Source records —
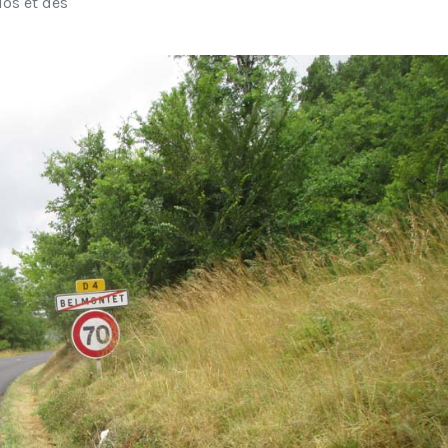
los et des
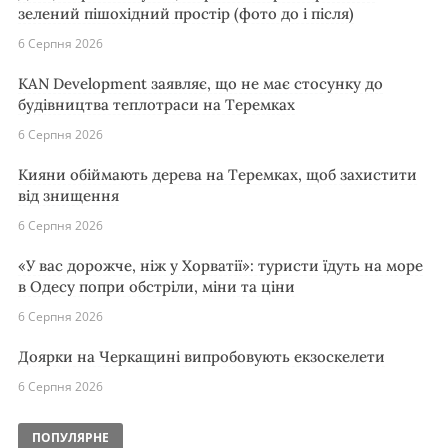
зелений пішохідний простір (фото до і після)
6 Серпня 2026
KAN Development заявляє, що не має стосунку до
будівництва теплотраси на Теремках
6 Серпня 2026
Кияни обіймають дерева на Теремках, щоб захистити
від знищення
6 Серпня 2026
«У вас дорожче, ніж у Хорватії»: туристи їдуть на море
в Одесу попри обстріли, міни та ціни
6 Серпня 2026
Доярки на Черкащині випробовують екзоскелети
6 Серпня 2026
ПОПУЛЯРНЕ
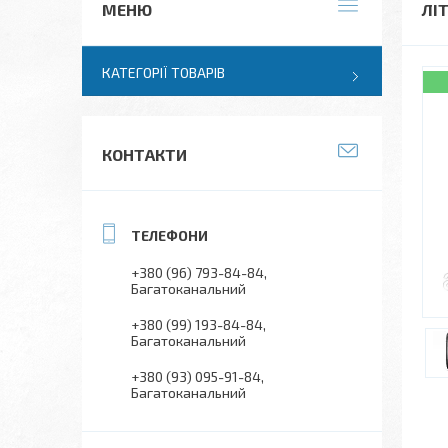
ЛІ
КАТЕГОРІЇ ТОВАРІВ
КОНТАКТИ
+380 (96) 793-84-84
Багатоканальний
+380 (99) 193-84-84
Багатоканальний
+380 (93) 095-91-84
Багатоканальний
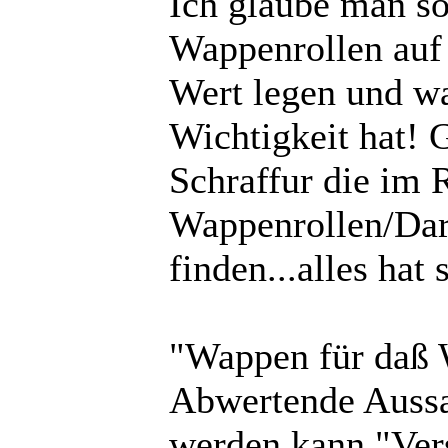
Ich glaube man so
Wappenrollen auf 
Wert legen und w
Wichtigkeit hat! G
Schraffur die im 
Wappenrollen/Dar
finden...alles hat
"Wappen für daß 
Abwertende Aussag
werden kann "Vers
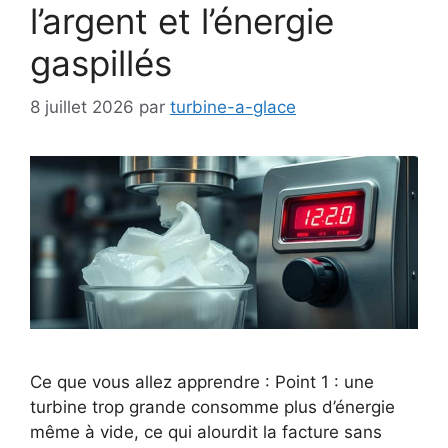
l’argent et l’énergie
gaspillés
8 juillet 2026
par
turbine-a-glace
Ce que vous allez apprendre : Point 1 : une
turbine trop grande consomme plus d’énergie
même à vide, ce qui alourdit la facture sans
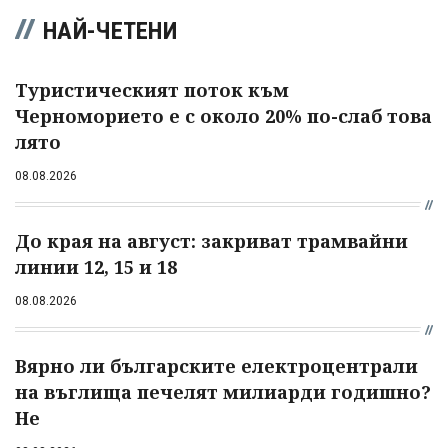
НАЙ-ЧЕТЕНИ
Туристическият поток към
Черноморието е с около 20% по-слаб това
лято
08.08.2026
До края на август: закриват трамвайни
линии 12, 15 и 18
08.08.2026
Вярно ли българските електроцентрали
на въглища печелят милиарди годишно?
Не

Problem to work on —
With all pictures left out, please transcribe exactly the lines from the start of the material through the line with "Туристическият поток към".

Answer section —
los et des
зелений пішохідний простір (фото до і після)
6 Серпня 2026
KAN Development заявляє, що не має стосунку до
будівництва теплотраси на Теремках
6 Серпня 2026
Кияни обіймають дерева на Теремках, щоб захистити
від знищення
6 Серпня 2026
«У вас дорожче, ніж у Хорватії»: туристи їдуть на море
в Одесу попри обстріли, міни та ціни
6 Серпня 2026
Доярки на Черкащині випробовують екзоскелети
6 Серпня 2026
ПОПУЛЯРНЕ
ЛІ
КАТЕГОРІЇ ТОВАРІВ
КОНТАКТИ
+380 (96) 793-84-84
Багатоканальний
+380 (99) 193-84-84
Багатоканальний
+380 (93) 095-91-84
Багатоканальний
Ich glaube man so
Wappenrollen auf 
Wert legen und w
Wichtigkeit hat! G
Schraffur die im 
Wappenrollen/Dar
finden...alles hat
"Wappen für daß 
Abwertende Aussag
werden kann "Vers
l’argent et l’énergie
gaspillés
8 juillet 2026
par
turbine-a-glace
Ce que vous allez apprendre : Point 1 : une
turbine trop grande consomme plus d’énergie
même à vide, ce qui alourdit la facture sans
НАЙ-ЧЕТЕНИ
Туристическият поток към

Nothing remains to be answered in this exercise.